▶ Assignment 1: List every US dollar amount in the Similarweb forecast text below, in the order they appear.
▶ Assignment 2:
Answer these about the Similarweb forecast text below:
(a) To what figure did the analysts lift their price target, and by what percent?
(b) What was Similarweb's historical revenue growth rate over the past three years?
(c) At what annual rate are the other companies in the industry forecast to grow their revenues in aggregate?

*** Source extract

Following the latest results, Similarweb's six analysts are now forecasting revenues of US$244.7m in 2024. This would be a decent 12% improvement in revenue compared to the last 12 months. Losses are predicted to fall substantially, shrinking 62% to US$0.14. Before this earnings announcement, the analysts had been modelling revenues of US$240.4m and losses of US$0.10 per share in 2024. While this year's revenue estimates held steady, there was also a sizeable expansion in loss per share expectations, suggesting the consensus has a bit of a mixed view on the stock.

Despite expectations of heavier losses next year,the analysts have lifted their price target 20% to US$10.83, perhaps implying these losses are not expected to be recurring over the long term. Fixating on a single price target can be unwise though, since the consensus target is effectively the average of analyst price targets. As a result, some investors like to look at the range of estimates to see if there are any diverging opinions on the company's valuation. The most optimistic Similarweb analyst has a price target of US$14.00 per share, while the most pessimistic values it at US$9.00. As you can see, analysts are not all in agreement on the stock's future, but the range of estimates is still reasonably narrow, which could suggest that the outcome is not totally unpredictable.

Another way we can view these estimates is in the context of the bigger picture, such as how the forecasts stack up against past performance, and whether forecasts are more or less bullish relative to other companies in the industry. It's pretty clear that there is an expectation that Similarweb's revenue growth will slow down substantially, with revenues to the end of 2024 expected to display 12% growth on an annualised basis. This is compared to a historical growth rate of 28% over the past three years. Juxtapose this against the other companies in the industry with analyst coverage, which are forecast to grow their revenues (in aggregate) 13% annually. So it's pretty clear that, while Similarweb's revenue growth is expected to slow, it's expected to grow roughly in line with the industry.

******
*** Dataset excerpts

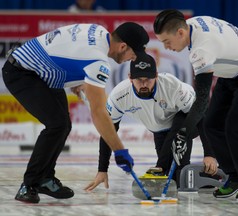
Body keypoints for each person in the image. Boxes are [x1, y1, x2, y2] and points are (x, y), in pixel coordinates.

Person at [2, 22, 149, 203]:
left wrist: (76, 79)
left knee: (63, 125)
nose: (133, 60)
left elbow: (67, 48)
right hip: (22, 72)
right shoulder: (98, 62)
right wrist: (120, 150)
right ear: (123, 46)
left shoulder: (99, 31)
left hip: (43, 72)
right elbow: (98, 113)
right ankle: (29, 184)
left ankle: (46, 178)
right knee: (57, 125)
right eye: (134, 55)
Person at [153, 9, 238, 200]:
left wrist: (184, 133)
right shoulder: (192, 25)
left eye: (166, 42)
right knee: (211, 125)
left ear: (180, 33)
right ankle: (235, 178)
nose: (166, 48)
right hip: (232, 73)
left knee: (235, 128)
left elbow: (202, 100)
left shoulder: (201, 50)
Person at [83, 52, 218, 191]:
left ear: (156, 76)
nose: (144, 84)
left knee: (176, 133)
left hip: (187, 120)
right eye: (139, 79)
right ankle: (215, 177)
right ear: (130, 78)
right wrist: (102, 169)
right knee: (178, 179)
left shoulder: (173, 87)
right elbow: (108, 130)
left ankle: (159, 168)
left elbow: (200, 116)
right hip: (160, 129)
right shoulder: (119, 96)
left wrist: (209, 154)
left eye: (148, 79)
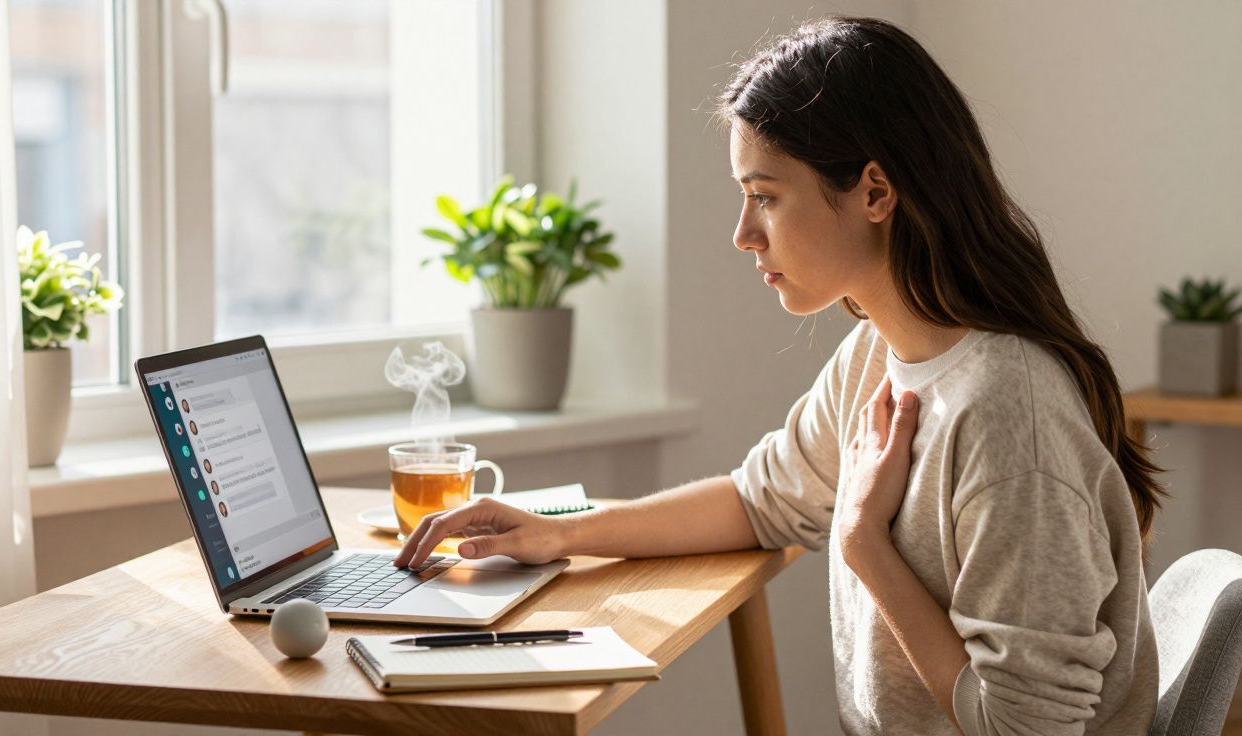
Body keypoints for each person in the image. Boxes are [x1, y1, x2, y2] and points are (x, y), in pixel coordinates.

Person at [394, 16, 1161, 735]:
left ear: (874, 192)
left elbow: (1021, 727)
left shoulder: (1005, 415)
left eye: (765, 196)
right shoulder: (875, 357)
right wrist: (561, 533)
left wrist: (863, 542)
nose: (742, 234)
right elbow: (760, 501)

******

▶ Exercise answer 1:
US$244.7m
US$0.14
US$240.4m
US$0.10
US$10.83
US$14.00
US$9.00

▶ Exercise answer 2:
(a) US$10.83, a 20% increase
(b) 28%
(c) 13%